Region VII Vice President Candidate
Fred J. Sebastian, CSP, CHSP
Fred J. Sebastian, CSP, CHSP, is vice president and director of loss prevention for Neace Lukens, Louisville, KY. He oversees the firm’s corporate Loss Prevention Department providing risk management, safety and health consultation to the firm’s clients. Fred has more than 31 years’ experience in the safety field. Prior to joining Neace Lukens, he was the manager of loss prevention for Acordia in Cincinnati, OH. He holds a B.S. in Education from
the University of Cincinnati.
An ASSE member since 1991, he has held the office of president in the Southwest Ohio Chapter. During his term as president (2007-10), the chapter received the Chapter Star Award twice. Fred’s Region VII service includes one term as deputy regional vice president (2009-10), chair of the
region’s Financial Audit Committee and webmaster.
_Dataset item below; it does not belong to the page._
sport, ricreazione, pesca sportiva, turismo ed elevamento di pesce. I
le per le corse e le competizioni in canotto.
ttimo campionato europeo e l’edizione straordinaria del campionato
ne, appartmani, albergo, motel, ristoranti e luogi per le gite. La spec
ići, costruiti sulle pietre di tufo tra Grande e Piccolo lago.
As a master-level holder for CHSP, Fred is an authorized instructor for CHSP preparation classes and certification
exam proctor for the designation.
I never cease to be amazed at extreme diversity of the safety profession. The range of applications by industry (Construction, Manufacturing, Commercial, Transportation, Insurance…), or discipline (Fire Safety, Employee Safety, Auto Safety, Risk Management…) are vast. During my 32 years as a professional member of ASSE I have been exposed to many of the variations, but not nearly all of them. So how does a single entity provide value to every individual in such a diverse population?
I believe the Society must allow and provide for the diversity of its members. Just as all politics are local, so is the makeup of the membership groups, whether it be in the chapters or regions. The structure of the Society supports this concept. The local chapters determine the needs of the local members, and the Society provides technical and administrative support.
The basic tenets of promoting the profession, promoting safety, and bringing value to the members of the Society require it. By providing opportunities to the members to promote the profession through community outreach programs, student chapters, and scholarships the Society brings value to its members and promotes the profession.
Developing the leadership skills in the number of individuals needed to keep it local, providing the administrative support to make it efficient, and giving the direction to maintain the focus on the objectives of the Society requires a well-organized support structure at the regional level to bridge the gap from the 35,000 member level to the 50 or 100 or 200 member local level.